# Work to be completed
In the listing that follows, the range to quote begins at the line that has "right front paw: (1193, 918)" and ends after the line that has "right eye: (855, 395)"; quote it verbatim and add nothing.

# Supplied material
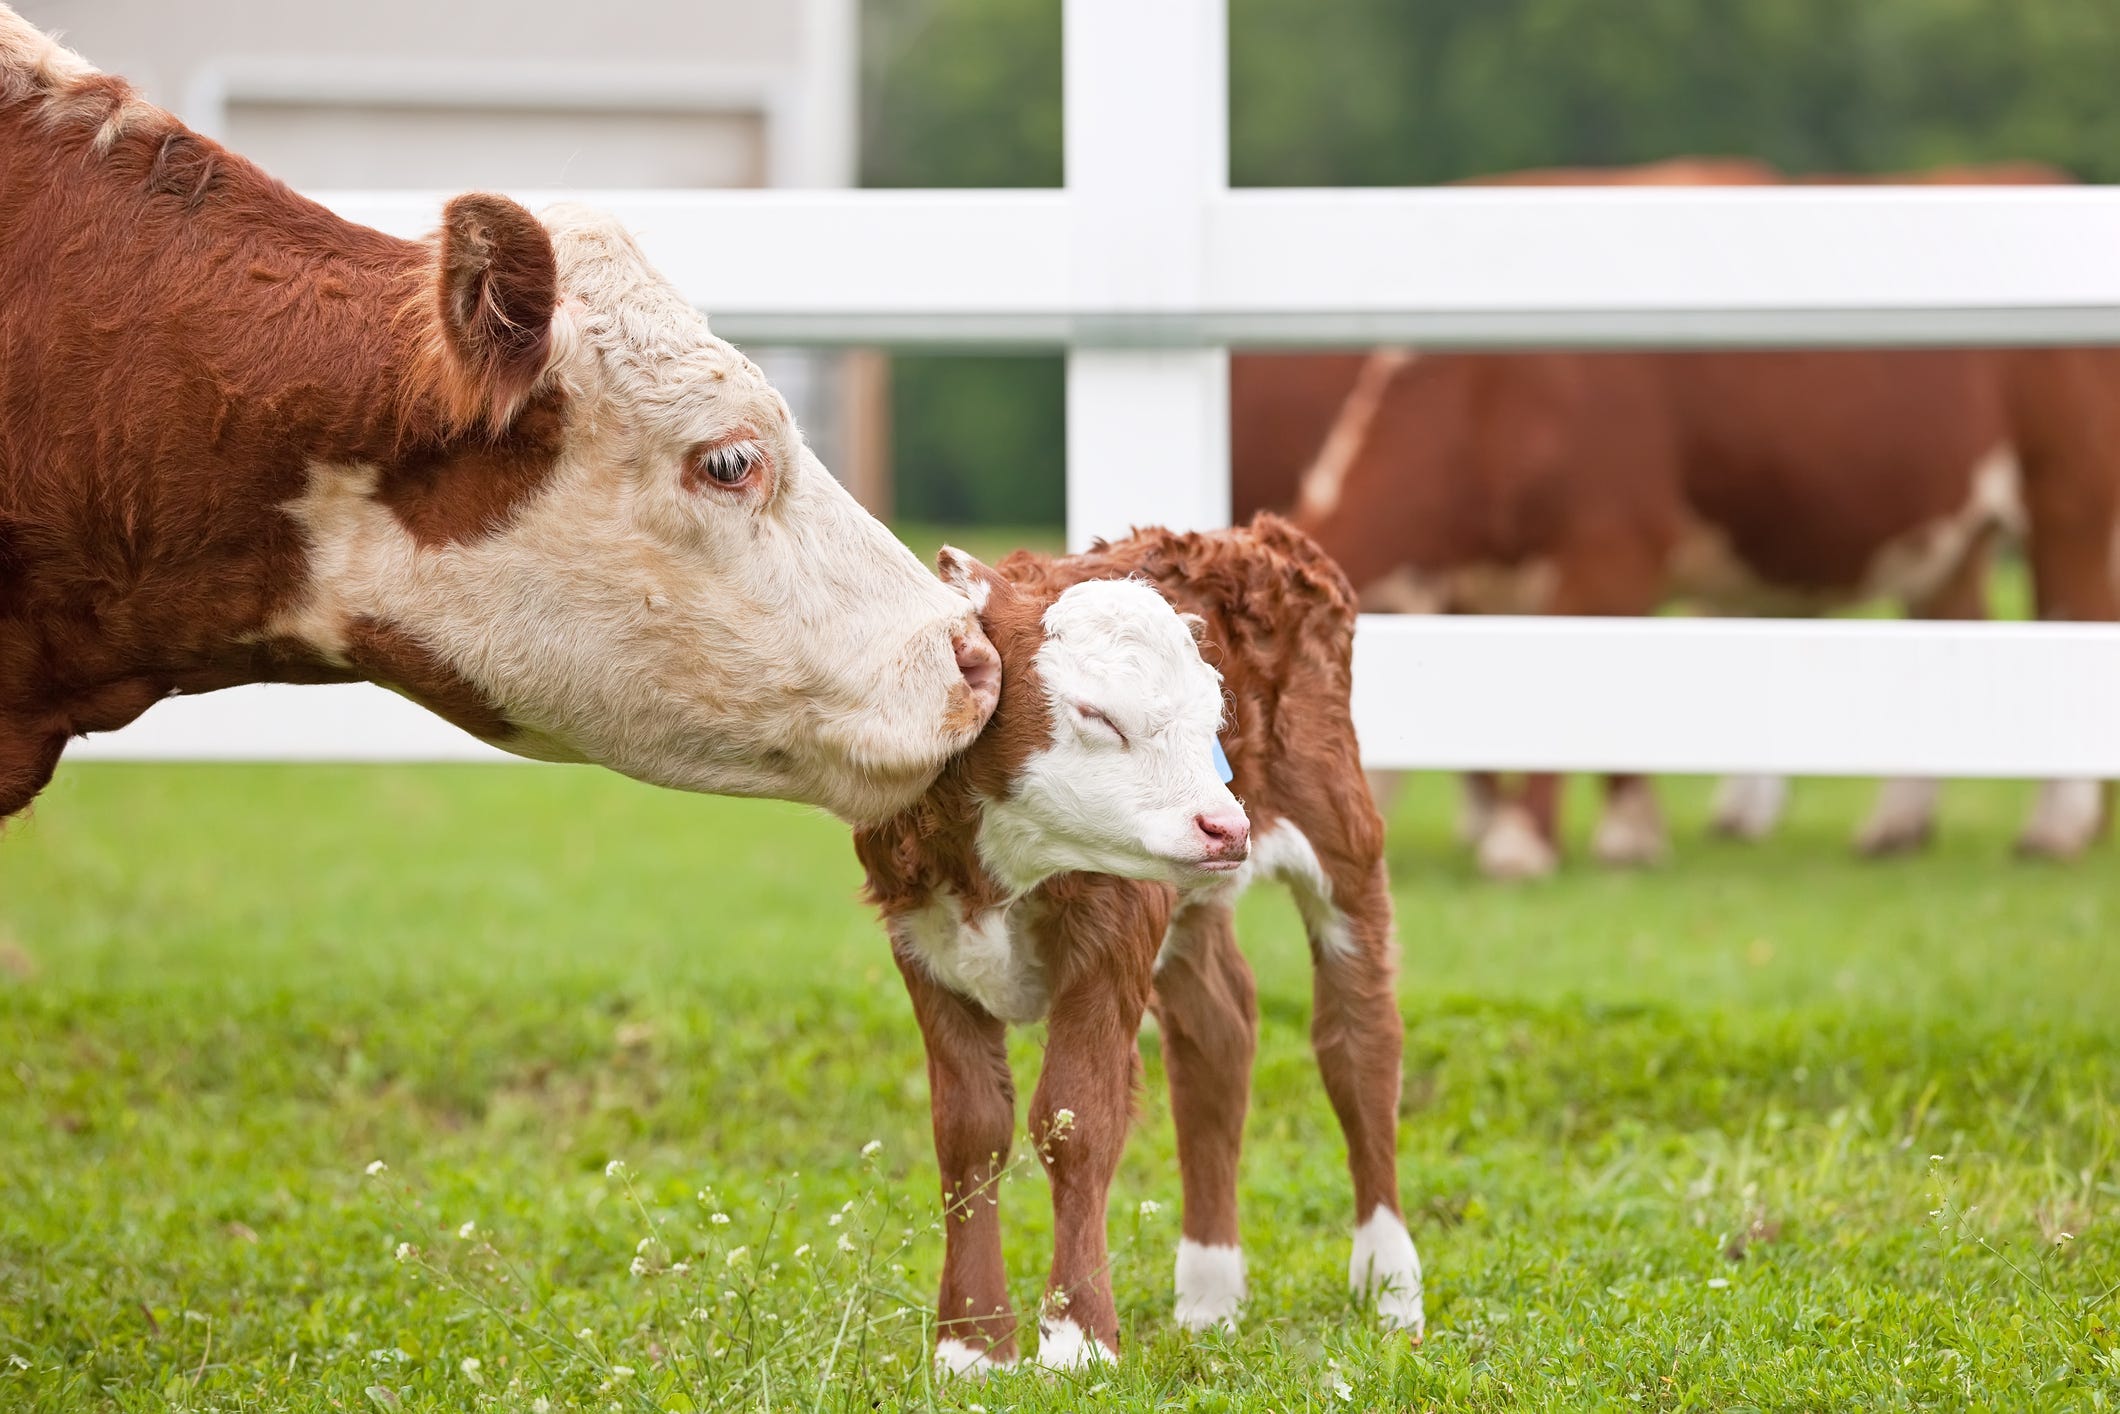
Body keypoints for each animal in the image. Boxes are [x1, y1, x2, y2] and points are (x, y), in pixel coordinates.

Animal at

--

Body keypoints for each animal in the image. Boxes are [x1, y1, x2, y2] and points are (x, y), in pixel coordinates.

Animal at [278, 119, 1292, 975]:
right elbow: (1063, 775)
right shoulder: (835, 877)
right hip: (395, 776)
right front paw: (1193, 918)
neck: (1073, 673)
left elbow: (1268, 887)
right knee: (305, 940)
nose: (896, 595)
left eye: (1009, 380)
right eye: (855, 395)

# Your solution
right front paw: (1193, 918)
neck: (1073, 673)
left elbow: (1268, 887)
right knee: (305, 940)
nose: (896, 595)
left eye: (1009, 380)
right eye: (855, 395)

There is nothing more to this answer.